No auge dos movimentos estudantis e de extrema esquerda registrados nos anos 60 e 70, o Brasil, assim como boa parte dos países capitalistas ao redor do planeta, vivia um período de grande efervescência cultural e política, em sua maioria protagonizado por jovens que radicalizavam as estruturas do sistema conservador que dominava o mundo, e que há anos estava no poder.
Naquele momento, é verdade, as revoltas e barricadas, se comparadas ao tamanho e barulho que provocaram, pouco surtiram efeito de imediato. Anos mais tarde, porém, ainda como resultado daquelas conturbadas manifestações, diversas conquistas foram obtidas pelas minorias, muitas delas desfrutadas ainda hoje pelas gerações que se seguiram.
Naquela época as artes, muito mais do que simplesmente entreter, eram responsáveis por formar opiniões, ideais políticos e até mesmo filosofias existenciais. A Tropicália e o Cinema Novo, no Brasil, por exemplo, foram assim, contraculturalmente apresentando um novo caminho a seguir.
Hoje, mais de 40 anos depois, o sangue escorrido e o sua derramado por milhares de jovens apresentam, no máximo, um ínfimo legado. No Brasil, por exemplo, especificamente no campo das artes, o que vemos é a sua banalização, ou melhor, a sua mal ou sub utilização.
A subversão e o engajamento que antes acompanhavam as produções artísticas se perderam no espaço, e atualmente se restringem a uma ou outra manifestação. Peguemos a música brasileira como exemplo, que, ao meu ver, perde força e significado ao ser concebida apenas como puro entretenimento. A arte, especialmente em nações que enfrentam fortes desigualdades sociais, raciais e econômicas como o Brasil, deve sim ser um instrumento de contestação, de alerta.
A arte engajada, se bem utilizada, pode ser o impulso que a conformista classe média e a desiludida camada pobre da sociedade brasileira precisam para rever seus conceitos e sacudir seus interesses monogâmicos de conforto individual.
Dentro deste contexto, a única manifestação que hoje procura abrir os olhos da população atende pelo nome de Rap. O movimento é o único dentro da música nacional que procura apresentar a população a verdadeira face do Brasil, suas desigualdades, preconceitos e fragilidades institucionais.
Talvez seja por isso, que o ritmo consegue, como nem um outro, despertar nos nossos jovens o engajamento social, político e cultural que a escola, os meios de comunicação e a própria família, já dominados pela indústria capitalista, não são capazes de fazer.
Não por acaso, Caetano Veloso, um dos ícones do Tropicalismo, defende e admira o ritmo. Muito provavelmente em razão do forte apelo contraventor e de mudança que o Rap transmite.
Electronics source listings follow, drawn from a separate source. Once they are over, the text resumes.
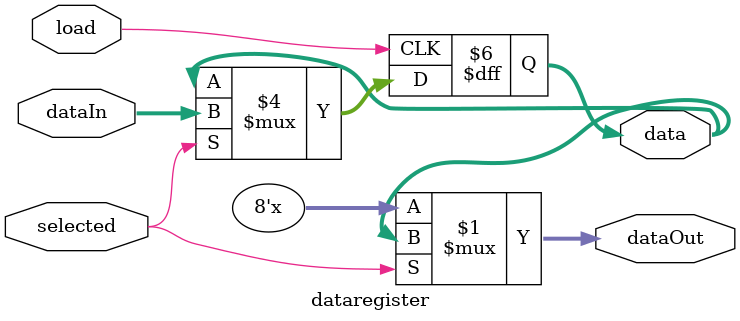
<source format=sv>
`timescale 1ns / 1ps


module dataregister(
    input logic [7:0] dataIn,
    output logic [7:0] dataOut,
    input bit load,
    input bit selected,
    output bit [7:0] data
    );
    
    assign dataOut = selected ? data : 8'bzzzzzzzz;
    
    always @(negedge load) begin
        if (selected)
            data = dataIn;
    end
endmodule

</source>
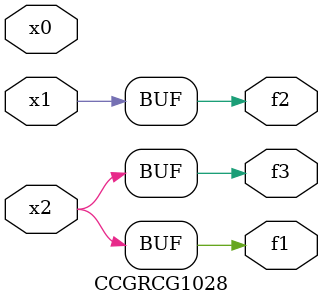
<source format=v>
module CCGRCG1028(
	input x0, x1, x2,
	output f1, f2, f3
);
	assign f1 = x2;
	assign f2 = x1;
	assign f3 = x2;
endmodule

</source>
Será que mora aí a repudia que o gênero sofre por parte das autoridades e de grande parcela da população? Muito provavelmente sim, já que movimentar multidões e formar opiniões contrárias ao que stabilishment e a preguiçosa classe média pregam, geralmente afrontam os interesses de quem lucra com esta imobilidade política e cultural em que vivemos.
O Rap, norte-americano de origem, mas brasileiro de coração, é hoje a mais pura e verdadeira música feita em solos tupiniquins. E ainda por cima nos faz pensar, para o desespero das classes dominantes, que seguem nos abastecendo com canções de amor e dizendo que o Brasil é um mar de flores.